10 Pushdown Automata (PDA)

Why PDAs?

We've been building two parallel tracks through automata theory. For regular languages, we had a generative tool (regular expressions, page 06) and a recognition tool (DFAs/NFAs, pages 02-03). The two turned out to describe the same class of languages.

For context-free languages, we have the generative side: CFGs (page 09) generate strings through recursive rewriting rules. But what's the machine that recognizes these languages? What's the NFA-equivalent for CFLs?

That machine is the pushdown automaton (PDA). The idea is simple: take an NFA and give it a stack — an unbounded LIFO data structure. The NFA's finite states alone can't count (that's why $\{0^n1^n\}$ isn't regular). But a stack can: push a symbol for every 0 you read, pop one for every 1. If the stack is empty when the input is done, the counts matched.

The pattern across the hierarchy:

Language class	Generative model	Machine model	Memory
Regular	Regular expressions	DFA / NFA	Finite (current state only)
Context-free	CFGs	PDA	Finite state + unbounded stack

And just like DFA/NFA/regex all describe exactly the regular languages, CFGs and PDAs describe exactly the context-free languages. That's the main theorem of this page.

Why specifically a stack? Context-free languages are characterized by nesting and matching — balanced parentheses, matched $0^n1^n$, palindromes. A stack is precisely the data structure that handles LIFO matching: the last thing you opened is the first thing you close. A queue (FIFO) would actually be too powerful — a queue automaton is equivalent to a Turing machine, because you can simulate a tape by cycling elements through. Random-access memory is similarly too powerful (also a Turing machine). The stack is the right amount of extra memory for context-free languages — enough to count and match, not enough to compute anything.

Formal Definition

Definition (Sipser 2.13). A pushdown automaton (PDA) is a 6-tuple $M = (Q, \Sigma, \Gamma, \delta, q_0, F)$ where:

$Q$ — a finite set of states
$\Sigma$ — a finite input alphabet
$\Gamma$ — a finite stack alphabet
$\delta: Q \times \Sigma_\varepsilon \times \Gamma_\varepsilon \to \mathcal{P}(Q \times \Gamma_\varepsilon)$ — the transition function
$q_0 \in Q$ — the start state
$F \subseteq Q$ — the set of accept states

where $\Sigma_\varepsilon = \Sigma \cup \{\varepsilon\}$ and $\Gamma_\varepsilon = \Gamma \cup \{\varepsilon\}$.

**EXERCISE**
Repeat word for word the part of the pushdown automata text above from "The pattern across" to "of this page.".

**GIVEN RECORDS**
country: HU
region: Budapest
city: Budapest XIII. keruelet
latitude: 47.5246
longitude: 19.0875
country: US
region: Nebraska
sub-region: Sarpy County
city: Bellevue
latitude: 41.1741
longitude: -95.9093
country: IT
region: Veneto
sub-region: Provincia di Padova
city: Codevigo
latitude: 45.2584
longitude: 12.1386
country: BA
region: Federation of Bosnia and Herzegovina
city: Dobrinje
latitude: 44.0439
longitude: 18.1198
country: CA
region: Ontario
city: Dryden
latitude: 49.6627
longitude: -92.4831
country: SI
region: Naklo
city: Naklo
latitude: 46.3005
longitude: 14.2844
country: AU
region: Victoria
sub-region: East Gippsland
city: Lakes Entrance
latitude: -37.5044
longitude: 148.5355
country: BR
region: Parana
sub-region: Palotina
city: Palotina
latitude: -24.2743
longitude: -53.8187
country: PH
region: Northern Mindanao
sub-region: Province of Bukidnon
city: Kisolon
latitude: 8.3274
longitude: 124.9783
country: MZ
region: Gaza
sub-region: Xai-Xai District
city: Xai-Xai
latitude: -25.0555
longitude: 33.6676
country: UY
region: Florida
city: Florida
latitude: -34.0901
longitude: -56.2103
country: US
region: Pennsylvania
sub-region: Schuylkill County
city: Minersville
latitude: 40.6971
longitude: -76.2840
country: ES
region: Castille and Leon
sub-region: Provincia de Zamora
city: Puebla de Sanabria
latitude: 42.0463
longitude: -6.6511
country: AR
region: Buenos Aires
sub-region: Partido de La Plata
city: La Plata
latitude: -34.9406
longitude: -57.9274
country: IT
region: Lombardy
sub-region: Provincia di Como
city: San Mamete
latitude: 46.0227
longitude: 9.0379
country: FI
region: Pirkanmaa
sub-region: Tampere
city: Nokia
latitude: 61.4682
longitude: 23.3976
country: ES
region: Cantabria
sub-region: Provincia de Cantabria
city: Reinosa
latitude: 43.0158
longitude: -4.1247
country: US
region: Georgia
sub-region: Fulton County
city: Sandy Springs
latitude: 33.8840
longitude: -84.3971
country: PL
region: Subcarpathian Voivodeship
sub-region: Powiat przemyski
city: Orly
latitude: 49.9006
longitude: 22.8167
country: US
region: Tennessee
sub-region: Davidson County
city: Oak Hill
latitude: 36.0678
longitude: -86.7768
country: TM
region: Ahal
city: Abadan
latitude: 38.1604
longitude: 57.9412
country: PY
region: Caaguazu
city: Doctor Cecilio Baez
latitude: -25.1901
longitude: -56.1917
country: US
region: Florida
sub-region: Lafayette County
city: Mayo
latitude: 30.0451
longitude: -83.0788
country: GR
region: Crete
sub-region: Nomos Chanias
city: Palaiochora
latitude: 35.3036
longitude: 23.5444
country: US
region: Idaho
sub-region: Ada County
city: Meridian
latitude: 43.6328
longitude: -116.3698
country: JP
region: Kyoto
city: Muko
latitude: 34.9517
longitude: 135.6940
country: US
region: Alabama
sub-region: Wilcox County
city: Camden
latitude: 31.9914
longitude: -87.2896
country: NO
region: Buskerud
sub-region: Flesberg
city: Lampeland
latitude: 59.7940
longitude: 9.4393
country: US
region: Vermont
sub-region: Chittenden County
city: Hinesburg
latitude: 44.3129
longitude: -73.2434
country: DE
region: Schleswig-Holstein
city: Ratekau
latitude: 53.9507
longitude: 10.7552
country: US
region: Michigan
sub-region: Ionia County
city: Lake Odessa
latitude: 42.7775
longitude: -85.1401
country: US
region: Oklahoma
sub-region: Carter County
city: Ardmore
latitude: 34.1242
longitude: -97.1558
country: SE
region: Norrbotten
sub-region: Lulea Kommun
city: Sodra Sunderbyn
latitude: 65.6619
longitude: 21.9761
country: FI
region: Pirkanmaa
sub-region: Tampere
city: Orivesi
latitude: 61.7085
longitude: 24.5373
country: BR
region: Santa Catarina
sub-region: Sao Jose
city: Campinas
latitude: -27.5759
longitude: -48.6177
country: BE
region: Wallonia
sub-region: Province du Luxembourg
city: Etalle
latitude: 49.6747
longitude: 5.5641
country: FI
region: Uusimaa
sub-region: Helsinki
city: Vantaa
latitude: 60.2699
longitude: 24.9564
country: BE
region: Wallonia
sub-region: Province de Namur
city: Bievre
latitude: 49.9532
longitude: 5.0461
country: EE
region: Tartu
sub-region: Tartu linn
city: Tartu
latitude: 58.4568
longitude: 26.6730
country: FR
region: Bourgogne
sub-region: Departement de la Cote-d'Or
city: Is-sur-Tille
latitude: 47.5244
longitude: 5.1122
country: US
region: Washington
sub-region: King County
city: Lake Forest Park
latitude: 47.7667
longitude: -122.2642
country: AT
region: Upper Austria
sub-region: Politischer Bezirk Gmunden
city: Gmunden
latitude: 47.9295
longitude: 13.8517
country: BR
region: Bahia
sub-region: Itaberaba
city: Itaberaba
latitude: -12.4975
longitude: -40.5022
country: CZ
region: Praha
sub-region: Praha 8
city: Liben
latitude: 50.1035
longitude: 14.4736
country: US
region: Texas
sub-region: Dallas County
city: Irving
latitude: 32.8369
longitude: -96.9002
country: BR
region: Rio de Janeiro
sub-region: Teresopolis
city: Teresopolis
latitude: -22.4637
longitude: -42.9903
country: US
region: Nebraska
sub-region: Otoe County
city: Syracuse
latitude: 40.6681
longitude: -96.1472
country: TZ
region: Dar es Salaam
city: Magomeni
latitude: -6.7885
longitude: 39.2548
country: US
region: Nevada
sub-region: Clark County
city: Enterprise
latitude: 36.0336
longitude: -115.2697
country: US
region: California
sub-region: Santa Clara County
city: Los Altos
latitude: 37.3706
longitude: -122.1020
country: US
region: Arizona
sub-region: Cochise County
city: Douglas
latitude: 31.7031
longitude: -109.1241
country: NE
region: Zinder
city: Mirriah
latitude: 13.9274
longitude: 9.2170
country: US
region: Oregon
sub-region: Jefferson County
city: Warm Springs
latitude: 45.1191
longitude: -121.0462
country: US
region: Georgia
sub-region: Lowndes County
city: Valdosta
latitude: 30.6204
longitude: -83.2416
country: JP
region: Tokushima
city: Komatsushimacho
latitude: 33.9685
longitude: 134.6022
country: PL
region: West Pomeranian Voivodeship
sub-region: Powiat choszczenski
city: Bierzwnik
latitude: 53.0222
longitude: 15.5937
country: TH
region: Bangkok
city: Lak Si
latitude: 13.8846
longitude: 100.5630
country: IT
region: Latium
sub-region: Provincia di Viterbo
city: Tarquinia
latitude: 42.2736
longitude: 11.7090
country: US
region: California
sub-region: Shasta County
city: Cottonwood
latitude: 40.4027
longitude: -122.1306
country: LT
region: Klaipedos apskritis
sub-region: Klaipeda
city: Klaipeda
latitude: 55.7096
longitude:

**RESPONSE TO THE EXERCISE**
The pattern across the hierarchy:

Language class	Generative model	Machine model	Memory
Regular	Regular expressions	DFA / NFA	Finite (current state only)
Context-free	CFGs	PDA	Finite state + unbounded stack

And just like DFA/NFA/regex all describe exactly the regular languages, CFGs and PDAs describe exactly the context-free languages. That's the main theorem of this page.